Doch mit Blick auf die Zukunft machte Bender auch deutlich: Es gibt weiterhin viel zu tun. Aufgrund der erfolgreichen Haushaltspolitik in der Stadt seien die Schlüsselzuweisungen an Sulzbach-Rosenberg entsprechend gesunken, was die künftigen Haushalte vor neue Aufgaben stellen werde. Auch stehe, nach der erfolgreichen Sanierung der beiden Grundschulen im Stadtgebiet, mit der Krötensee-Mittelschule ein weiteres Großprojekt an. Bender rechnet mit einem Aufwand von mindestens 20 Millionen Euro.

Aktiv im Bereich Kultur

Der stellvertretende Vorsitzende Thomas Steiner griff auch das omnipräsente Thema Schlackenberg auf. Steiner verwies darauf, dass die Stadt hier sehr wohl aktiv sei. Eigentümer bleibe die Regierung der Oberpfalz. Eine sanfte kulturelle Nutzung sei jedoch durchaus denkbar und werde vonseiten der Stadtverwaltung bereits geprüft und bearbeitet. Zwei Kulturveranstaltungen auf dem Schlackenberg seien aktuell denkbar, etwa ein Open-Air-Kino. Auf der Habenseite beim Thema Kultur wurde außerdem der Erwerb des Seidel-Anwesens seitens der Stadt genannt.
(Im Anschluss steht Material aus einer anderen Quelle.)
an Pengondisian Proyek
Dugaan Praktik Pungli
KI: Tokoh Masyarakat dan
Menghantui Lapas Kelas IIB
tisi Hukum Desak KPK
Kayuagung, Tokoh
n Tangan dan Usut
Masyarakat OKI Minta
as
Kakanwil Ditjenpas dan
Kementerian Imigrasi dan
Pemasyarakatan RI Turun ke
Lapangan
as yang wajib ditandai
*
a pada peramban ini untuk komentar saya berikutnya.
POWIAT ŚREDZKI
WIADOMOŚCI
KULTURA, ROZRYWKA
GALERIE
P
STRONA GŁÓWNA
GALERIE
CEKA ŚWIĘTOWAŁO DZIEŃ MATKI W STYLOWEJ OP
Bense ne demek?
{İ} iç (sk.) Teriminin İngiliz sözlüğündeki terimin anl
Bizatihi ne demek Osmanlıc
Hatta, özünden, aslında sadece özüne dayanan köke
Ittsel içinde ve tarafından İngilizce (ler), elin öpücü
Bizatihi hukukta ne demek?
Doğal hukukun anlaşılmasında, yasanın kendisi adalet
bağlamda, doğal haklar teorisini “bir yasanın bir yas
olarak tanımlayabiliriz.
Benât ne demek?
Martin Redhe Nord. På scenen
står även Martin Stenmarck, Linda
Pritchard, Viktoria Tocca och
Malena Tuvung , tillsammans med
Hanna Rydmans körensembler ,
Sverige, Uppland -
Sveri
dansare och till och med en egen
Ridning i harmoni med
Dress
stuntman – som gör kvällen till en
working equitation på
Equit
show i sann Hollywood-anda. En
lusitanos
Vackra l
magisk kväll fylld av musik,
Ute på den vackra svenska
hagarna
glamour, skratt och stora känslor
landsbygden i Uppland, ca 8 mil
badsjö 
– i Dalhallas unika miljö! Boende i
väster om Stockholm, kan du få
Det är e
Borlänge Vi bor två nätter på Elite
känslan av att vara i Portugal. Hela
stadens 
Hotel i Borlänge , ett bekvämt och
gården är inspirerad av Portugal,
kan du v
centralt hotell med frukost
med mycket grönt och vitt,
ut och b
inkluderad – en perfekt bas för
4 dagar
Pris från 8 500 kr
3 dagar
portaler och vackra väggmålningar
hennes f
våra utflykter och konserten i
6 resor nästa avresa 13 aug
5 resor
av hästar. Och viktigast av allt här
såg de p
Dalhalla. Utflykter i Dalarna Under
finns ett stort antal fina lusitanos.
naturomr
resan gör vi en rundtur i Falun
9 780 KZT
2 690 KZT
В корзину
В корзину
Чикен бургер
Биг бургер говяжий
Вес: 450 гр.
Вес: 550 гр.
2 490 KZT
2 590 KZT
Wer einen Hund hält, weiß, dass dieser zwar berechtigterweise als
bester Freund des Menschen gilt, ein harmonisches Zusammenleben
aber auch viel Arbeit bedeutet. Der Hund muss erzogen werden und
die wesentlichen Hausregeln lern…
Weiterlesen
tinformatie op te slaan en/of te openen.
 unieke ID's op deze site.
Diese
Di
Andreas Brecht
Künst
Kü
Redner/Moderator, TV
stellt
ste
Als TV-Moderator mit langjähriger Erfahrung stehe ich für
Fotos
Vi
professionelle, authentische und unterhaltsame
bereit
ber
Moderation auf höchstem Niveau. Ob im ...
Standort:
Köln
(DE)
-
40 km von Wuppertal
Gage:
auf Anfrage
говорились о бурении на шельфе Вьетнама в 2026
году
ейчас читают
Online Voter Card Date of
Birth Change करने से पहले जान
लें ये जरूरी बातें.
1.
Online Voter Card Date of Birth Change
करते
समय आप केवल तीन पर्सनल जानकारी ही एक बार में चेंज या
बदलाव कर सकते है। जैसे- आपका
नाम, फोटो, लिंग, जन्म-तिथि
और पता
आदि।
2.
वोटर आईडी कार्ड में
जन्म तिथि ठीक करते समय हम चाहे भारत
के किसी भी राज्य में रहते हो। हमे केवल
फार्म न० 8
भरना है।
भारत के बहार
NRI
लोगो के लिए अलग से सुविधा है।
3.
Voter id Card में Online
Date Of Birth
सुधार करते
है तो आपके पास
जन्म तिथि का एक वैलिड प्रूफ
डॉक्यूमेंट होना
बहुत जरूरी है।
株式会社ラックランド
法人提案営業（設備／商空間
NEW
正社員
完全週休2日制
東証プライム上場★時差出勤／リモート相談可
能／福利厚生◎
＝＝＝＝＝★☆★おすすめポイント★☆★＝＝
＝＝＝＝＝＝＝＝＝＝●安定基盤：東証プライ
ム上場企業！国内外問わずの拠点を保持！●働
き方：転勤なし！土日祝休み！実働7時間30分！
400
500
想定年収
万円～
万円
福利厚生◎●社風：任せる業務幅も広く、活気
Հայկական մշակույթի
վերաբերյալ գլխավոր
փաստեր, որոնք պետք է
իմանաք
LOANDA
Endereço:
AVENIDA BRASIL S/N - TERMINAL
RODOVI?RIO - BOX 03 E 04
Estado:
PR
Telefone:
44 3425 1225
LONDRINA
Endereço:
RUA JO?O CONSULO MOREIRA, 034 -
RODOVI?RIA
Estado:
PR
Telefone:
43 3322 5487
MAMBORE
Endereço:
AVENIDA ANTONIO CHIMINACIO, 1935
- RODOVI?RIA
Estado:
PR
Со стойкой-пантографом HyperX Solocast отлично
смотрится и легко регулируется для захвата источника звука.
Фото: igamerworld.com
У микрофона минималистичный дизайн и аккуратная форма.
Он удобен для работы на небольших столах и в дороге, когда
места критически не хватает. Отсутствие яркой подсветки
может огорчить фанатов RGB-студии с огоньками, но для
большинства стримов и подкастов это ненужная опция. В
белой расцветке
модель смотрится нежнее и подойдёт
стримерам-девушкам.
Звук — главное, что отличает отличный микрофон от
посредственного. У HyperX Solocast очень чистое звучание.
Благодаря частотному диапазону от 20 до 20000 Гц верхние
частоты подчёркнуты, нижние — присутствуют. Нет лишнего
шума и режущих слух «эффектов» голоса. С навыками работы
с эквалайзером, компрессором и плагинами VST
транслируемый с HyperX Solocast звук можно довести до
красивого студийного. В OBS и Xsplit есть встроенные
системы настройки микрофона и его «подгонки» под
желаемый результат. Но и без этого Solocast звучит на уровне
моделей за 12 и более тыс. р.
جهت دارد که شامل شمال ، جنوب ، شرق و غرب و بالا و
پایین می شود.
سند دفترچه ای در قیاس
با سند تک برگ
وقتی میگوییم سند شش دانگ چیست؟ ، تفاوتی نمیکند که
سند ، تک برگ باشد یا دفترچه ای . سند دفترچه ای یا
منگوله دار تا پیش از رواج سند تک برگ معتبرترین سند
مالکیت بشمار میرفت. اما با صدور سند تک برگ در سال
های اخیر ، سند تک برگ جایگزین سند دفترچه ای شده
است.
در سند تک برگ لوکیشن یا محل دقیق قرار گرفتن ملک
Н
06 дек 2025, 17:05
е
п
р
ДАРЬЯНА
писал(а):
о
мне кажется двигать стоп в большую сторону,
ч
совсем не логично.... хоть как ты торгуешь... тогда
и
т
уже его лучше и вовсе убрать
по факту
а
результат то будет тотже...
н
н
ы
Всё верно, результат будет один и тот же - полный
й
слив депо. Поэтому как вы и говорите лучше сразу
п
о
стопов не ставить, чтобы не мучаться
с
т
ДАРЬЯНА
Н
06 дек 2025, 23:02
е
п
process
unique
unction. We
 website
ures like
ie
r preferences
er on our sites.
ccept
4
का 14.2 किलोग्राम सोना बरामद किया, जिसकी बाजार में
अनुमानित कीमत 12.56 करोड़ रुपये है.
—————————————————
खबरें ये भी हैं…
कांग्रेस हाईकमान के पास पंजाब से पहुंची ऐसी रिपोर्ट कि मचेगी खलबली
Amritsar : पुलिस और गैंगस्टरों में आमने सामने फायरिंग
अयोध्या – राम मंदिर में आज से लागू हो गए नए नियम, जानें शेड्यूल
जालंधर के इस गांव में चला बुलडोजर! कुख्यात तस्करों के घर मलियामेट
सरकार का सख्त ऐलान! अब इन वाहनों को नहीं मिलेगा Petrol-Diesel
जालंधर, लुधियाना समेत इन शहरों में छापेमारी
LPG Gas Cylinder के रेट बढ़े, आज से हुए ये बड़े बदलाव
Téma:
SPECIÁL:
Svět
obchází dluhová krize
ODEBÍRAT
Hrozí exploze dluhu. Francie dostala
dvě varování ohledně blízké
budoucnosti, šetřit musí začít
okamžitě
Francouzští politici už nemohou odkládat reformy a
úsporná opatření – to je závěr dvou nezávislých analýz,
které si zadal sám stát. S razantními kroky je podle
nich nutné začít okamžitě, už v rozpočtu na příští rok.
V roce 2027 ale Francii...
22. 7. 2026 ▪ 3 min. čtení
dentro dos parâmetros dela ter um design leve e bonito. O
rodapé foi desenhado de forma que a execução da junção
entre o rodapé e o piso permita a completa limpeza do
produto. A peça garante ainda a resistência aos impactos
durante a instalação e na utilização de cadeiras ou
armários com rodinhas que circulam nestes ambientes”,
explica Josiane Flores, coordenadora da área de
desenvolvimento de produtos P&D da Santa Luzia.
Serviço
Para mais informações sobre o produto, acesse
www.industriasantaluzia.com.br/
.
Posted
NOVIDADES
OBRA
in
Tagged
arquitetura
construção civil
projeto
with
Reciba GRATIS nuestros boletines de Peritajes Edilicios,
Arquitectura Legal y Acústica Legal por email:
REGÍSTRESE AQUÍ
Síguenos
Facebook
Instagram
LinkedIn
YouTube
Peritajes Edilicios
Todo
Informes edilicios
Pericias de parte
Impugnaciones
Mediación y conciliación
Die stellvertretende Fraktionsvorsitzende Hildegard Geismann ging auf das Biomasseheizkraftwerk ein, das die Stadt an die Firma Danpower veräußert hat. Durch die Anlage würden viele Tonnen Treibhausgase pro Jahr eingespart - "also ebenfalls ein Beispiel für die erfolgreiche Politik der letzten Jahre, auch im Hinblick auf Energieversorgung und Klimawandel".

Stadtbau wiederbeleben

Ein großes Thema für die Zukunft nannte Geismann noch mit dem sozialen Wohnungsbau. Die Notwendigkeit sei aufgrund des angespannten Wohnungsmarktes gerade für Menschen mit niedrigem Einkommen klar gegeben. Ein Gedanke wäre eine Wiederbelebung der Stadtbau Sulzbach-Rosenberg.